We used a panel of Drosophila melanogaster (the Drosophila Genetic Reference Panel; DGRP) in which male fertility performance was previously defined as either showing relatively little (status = ‘high’-performing lines) or substantial (‘low’-performing lines) decline when exposed to increasing developmental temperatures. We used a thermal reaction norm approach to quantify variation in the consequences of developmental thermal plasticity on multiple adult reproductive traits, including sex-specific responses, and to identify candidate genes underlying such variation.
Developmental thermal stress impacted the means and thermal reaction norms of all reproductive traits except offspring sex ratio. Mating success declined as temperature increased with no difference between high and low lines, whereas increasing temperature resulted in declines for both male and female fertility and productivity but depended on line status. Fertility and offspring number were positively correlated within and between the sexes across lines, but males were more affected than females.
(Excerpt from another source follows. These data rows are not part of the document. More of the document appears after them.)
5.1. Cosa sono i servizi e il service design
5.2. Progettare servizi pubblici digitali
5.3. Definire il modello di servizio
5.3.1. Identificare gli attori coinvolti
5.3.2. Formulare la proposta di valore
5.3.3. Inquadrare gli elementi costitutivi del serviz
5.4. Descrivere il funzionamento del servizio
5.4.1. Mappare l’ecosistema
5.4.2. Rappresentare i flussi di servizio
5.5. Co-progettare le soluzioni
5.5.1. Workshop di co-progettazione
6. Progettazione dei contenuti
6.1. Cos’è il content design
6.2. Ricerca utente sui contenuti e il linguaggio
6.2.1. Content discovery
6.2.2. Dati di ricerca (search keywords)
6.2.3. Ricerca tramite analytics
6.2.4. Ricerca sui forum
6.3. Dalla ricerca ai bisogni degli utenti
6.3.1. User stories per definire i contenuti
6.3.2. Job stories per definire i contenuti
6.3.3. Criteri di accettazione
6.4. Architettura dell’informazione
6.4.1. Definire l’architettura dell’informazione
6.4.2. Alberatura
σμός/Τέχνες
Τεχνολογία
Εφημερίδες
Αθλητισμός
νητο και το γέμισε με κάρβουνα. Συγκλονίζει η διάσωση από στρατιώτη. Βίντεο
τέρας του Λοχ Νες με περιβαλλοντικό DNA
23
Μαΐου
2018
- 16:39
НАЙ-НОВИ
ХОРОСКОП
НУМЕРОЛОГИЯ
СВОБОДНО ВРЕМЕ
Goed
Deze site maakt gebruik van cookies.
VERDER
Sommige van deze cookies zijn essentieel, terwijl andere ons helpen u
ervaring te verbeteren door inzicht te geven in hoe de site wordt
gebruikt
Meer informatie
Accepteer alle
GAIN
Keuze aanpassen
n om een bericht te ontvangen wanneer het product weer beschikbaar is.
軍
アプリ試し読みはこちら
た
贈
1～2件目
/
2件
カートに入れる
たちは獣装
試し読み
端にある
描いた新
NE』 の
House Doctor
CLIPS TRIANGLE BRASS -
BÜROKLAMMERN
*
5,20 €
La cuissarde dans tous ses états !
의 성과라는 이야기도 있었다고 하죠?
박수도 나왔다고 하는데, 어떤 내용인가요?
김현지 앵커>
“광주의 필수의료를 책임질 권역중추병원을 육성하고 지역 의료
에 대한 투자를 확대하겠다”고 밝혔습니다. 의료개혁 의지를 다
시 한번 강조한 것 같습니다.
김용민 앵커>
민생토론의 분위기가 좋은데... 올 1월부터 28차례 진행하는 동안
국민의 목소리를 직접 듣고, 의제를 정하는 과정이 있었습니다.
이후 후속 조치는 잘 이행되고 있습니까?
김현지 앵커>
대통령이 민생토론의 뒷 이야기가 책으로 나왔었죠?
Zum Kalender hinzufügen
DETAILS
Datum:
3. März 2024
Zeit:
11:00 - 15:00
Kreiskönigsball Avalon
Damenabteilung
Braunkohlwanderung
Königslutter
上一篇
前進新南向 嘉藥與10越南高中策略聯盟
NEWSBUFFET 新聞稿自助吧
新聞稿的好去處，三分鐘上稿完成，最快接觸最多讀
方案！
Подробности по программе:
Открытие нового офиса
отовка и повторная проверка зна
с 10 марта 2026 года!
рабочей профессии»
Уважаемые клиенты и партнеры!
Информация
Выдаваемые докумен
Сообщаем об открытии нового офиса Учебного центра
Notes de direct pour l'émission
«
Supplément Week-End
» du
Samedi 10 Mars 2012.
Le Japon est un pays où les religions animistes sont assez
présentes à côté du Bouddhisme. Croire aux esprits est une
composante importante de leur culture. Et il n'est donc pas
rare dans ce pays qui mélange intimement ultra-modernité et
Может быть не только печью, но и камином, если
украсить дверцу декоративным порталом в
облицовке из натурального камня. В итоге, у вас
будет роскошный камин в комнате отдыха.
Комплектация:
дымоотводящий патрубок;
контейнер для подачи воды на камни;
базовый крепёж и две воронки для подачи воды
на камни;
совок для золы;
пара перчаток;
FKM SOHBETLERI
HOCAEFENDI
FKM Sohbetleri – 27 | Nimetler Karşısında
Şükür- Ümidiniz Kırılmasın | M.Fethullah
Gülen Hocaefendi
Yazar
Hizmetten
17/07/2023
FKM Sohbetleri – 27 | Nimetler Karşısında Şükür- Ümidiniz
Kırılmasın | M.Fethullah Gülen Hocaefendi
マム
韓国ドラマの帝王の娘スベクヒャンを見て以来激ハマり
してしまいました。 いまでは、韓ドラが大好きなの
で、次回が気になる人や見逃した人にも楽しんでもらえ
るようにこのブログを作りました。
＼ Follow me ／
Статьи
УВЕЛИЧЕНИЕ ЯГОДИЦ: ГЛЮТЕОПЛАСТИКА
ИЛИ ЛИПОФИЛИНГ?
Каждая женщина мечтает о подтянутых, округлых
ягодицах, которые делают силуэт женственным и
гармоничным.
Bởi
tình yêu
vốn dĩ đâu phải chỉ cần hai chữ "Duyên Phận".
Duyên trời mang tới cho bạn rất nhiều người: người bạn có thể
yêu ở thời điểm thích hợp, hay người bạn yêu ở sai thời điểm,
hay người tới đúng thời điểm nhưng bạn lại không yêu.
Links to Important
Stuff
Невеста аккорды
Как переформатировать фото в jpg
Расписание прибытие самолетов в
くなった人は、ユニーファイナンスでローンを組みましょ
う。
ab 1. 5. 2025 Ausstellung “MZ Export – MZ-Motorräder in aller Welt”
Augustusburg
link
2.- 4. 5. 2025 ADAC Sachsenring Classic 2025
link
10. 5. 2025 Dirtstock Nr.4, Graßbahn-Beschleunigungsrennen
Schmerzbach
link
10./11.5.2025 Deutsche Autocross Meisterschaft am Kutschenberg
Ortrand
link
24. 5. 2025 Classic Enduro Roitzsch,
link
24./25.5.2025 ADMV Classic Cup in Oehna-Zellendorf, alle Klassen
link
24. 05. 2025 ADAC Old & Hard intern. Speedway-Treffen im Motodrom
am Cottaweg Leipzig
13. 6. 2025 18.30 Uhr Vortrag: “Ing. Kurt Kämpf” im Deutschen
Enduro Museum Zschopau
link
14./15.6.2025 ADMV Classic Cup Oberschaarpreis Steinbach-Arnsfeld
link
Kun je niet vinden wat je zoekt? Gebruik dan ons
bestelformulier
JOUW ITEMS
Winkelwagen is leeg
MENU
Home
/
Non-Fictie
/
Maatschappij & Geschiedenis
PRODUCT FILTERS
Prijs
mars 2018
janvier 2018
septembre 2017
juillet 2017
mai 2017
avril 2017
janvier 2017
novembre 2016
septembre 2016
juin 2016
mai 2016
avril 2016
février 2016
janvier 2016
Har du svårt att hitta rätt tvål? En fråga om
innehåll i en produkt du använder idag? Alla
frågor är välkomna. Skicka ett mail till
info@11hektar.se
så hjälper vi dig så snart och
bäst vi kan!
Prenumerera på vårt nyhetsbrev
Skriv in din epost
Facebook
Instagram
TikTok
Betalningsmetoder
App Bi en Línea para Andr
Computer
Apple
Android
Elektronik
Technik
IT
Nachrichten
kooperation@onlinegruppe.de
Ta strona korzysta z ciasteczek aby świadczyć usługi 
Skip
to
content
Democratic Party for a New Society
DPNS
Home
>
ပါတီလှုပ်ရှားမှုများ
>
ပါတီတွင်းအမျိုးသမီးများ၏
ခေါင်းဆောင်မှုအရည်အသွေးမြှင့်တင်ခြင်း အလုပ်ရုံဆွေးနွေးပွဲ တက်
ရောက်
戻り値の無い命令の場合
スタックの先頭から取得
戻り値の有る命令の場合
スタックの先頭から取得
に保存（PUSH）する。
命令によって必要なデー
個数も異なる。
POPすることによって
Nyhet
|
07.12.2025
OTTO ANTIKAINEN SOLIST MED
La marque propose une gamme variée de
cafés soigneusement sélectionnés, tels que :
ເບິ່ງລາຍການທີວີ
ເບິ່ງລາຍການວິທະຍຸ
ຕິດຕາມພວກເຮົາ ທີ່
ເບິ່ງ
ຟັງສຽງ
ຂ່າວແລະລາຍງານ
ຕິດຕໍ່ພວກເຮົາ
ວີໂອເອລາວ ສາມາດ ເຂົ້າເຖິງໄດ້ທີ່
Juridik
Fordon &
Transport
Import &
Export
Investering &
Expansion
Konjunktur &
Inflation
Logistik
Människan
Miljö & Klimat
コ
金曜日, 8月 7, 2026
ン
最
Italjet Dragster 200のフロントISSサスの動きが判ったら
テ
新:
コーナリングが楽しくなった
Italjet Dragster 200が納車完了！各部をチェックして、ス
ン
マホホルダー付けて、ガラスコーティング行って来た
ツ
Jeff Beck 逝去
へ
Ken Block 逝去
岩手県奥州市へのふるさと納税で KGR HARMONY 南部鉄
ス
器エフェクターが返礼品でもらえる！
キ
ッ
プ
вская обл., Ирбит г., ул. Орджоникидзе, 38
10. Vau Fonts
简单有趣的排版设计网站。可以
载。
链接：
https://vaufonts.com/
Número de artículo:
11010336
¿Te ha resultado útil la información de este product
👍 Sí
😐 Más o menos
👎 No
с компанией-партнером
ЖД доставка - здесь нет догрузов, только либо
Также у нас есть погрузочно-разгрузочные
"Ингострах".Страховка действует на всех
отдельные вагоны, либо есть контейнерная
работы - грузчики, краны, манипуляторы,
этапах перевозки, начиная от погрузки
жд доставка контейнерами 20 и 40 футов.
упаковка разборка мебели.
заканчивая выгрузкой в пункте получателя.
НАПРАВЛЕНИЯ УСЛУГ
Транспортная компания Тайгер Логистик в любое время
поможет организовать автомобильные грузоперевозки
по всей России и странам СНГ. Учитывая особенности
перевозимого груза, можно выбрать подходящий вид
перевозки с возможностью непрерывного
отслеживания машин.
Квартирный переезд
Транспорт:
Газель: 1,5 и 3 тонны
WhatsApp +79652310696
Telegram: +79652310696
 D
We identified 933 SNPs with significant evolved genetic differentiation between high and low lines. In all, 54 of these lie within genomic windows of overall high differentiation, have significant effects of genotype on the male thermal reaction norm for productivity and are associated with 16 genes enriched for phenotypes affecting reproduction, stress responses and autophagy in Drosophila and other organisms.
Our results illustrate considerable plasticity in male thermal limits on several reproductive traits following development at high temperature, and we identify differentiated loci with relevant phenotypic effects that may contribute to this population variation. While our work is on a single population, phenotypic results align with an increasing number of studies demonstrating the potential for stronger selection of thermal stress on reproductive traits, particularly in males. Such large fitness costs may have both short- and long-term consequences for the evolution of populations in response to a warming world.